───── RECORDS SHOWN ─────
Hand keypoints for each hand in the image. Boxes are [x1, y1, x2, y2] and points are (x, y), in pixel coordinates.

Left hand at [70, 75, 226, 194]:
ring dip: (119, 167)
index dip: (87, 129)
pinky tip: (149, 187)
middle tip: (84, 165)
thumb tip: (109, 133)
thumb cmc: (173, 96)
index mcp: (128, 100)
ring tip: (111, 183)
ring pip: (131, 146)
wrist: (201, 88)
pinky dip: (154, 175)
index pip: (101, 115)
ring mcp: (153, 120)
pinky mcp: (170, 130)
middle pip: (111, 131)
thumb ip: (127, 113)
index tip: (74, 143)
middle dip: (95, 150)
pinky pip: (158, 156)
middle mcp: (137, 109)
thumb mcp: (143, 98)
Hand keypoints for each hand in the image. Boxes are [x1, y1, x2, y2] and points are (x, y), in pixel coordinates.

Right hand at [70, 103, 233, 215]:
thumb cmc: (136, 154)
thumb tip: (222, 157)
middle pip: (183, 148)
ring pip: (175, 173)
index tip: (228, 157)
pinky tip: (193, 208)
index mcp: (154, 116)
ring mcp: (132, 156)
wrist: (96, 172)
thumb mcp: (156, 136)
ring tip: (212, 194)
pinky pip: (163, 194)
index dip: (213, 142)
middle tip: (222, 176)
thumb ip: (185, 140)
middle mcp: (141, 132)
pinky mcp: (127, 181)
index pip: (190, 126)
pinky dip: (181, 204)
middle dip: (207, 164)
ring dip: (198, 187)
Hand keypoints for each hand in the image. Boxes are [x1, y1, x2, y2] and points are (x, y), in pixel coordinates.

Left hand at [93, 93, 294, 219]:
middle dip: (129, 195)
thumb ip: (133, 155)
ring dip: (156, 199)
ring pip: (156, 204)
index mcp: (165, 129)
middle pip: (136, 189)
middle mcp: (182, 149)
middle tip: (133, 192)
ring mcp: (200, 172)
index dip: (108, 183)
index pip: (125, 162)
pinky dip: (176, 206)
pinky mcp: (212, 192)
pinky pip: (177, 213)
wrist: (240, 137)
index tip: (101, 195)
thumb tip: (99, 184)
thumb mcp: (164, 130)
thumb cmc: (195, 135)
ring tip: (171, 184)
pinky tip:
─────
* ASSIGNMENT
From the listing above, return the lines starting at the one with "index pip: (101, 115)" and ending at the one with "pinky dip: (176, 206)", both kept, exactly as they appear and nothing more.

* ANSWER TO THE EXERCISE
index pip: (101, 115)
ring mcp: (153, 120)
pinky mcp: (170, 130)
middle pip: (111, 131)
thumb ip: (127, 113)
index tip: (74, 143)
middle dip: (95, 150)
pinky pip: (158, 156)
middle mcp: (137, 109)
thumb mcp: (143, 98)
Hand keypoints for each hand in the image. Boxes are [x1, y1, x2, y2] and points are (x, y), in pixel coordinates.

Right hand at [70, 103, 233, 215]:
thumb cmc: (136, 154)
thumb tip: (222, 157)
middle pip: (183, 148)
ring pip: (175, 173)
index tip: (228, 157)
pinky tip: (193, 208)
index mcp: (154, 116)
ring mcp: (132, 156)
wrist: (96, 172)
thumb mcp: (156, 136)
ring tip: (212, 194)
pinky pip: (163, 194)
index dip: (213, 142)
middle tip: (222, 176)
thumb ip: (185, 140)
middle mcp: (141, 132)
pinky mcp: (127, 181)
index pip: (190, 126)
pinky dip: (181, 204)
middle dip: (207, 164)
ring dip: (198, 187)
Hand keypoints for each hand in the image. Boxes are [x1, y1, x2, y2] and points are (x, y), in pixel coordinates.

Left hand at [93, 93, 294, 219]:
middle dip: (129, 195)
thumb ip: (133, 155)
ring dip: (156, 199)
ring pip: (156, 204)
index mcp: (165, 129)
middle pip: (136, 189)
middle mcp: (182, 149)
middle tip: (133, 192)
ring mcp: (200, 172)
index dip: (108, 183)
index pip: (125, 162)
pinky dip: (176, 206)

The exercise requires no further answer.